═════ Excerpted text

Dear Dr Price

Thomas Johnson responds to the UCT VC's R1bn fundraising appeal to alumni

Dr Max Price, Mr Royston Pillay, Dr Russel Ally, Ms Dianna Yach

cc Ms Gerda Kruger

By email

Dear Dr Price et al

‘Distinguishing UCT Campaign’: Road to nowhere?

In the University of Cape Town’s (UCT) undated fundraising circular “Distinguishing UCT” received Friday Vice-Chancellor Max Price writes:

“The South African higher education sector is facing unprecedented challenges.  Fundamentally this is about access and affordability.”

The problems facing higher education are not unique to post-1994 South Africa.  It’s primarily the fruit of the ruling party’s discredited and ineffective economic and social policies, which inter alia caused moribund economic growth, high unemployment, inequality and a mediocre basic education system.  Their failure to meet their promise of a “better life for all” resulted in frequent and often violent service delivery protests.

What is “unprecedented” though, including anti-apartheid protests in the 1980s,  were violent protests, destruction of property and intimidation that swept South African universities in 2015 and 2016 costing the taxpayer almost R1 billion in damages (coincidentally, the amount you want to raise).  No one was held accountable or charged.

══════════
═════ Provided data

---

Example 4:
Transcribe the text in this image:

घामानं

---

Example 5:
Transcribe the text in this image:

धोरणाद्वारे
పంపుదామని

══════════

- Required work
According to the letter, what gave rise to the problems facing higher education? Answer in one to three sentences.

- Correct response
The letter says they are mainly the result of the ruling party's discredited and ineffective economic and social policies. Among other things, those policies caused moribund economic growth, high unemployment, inequality and a mediocre basic education system.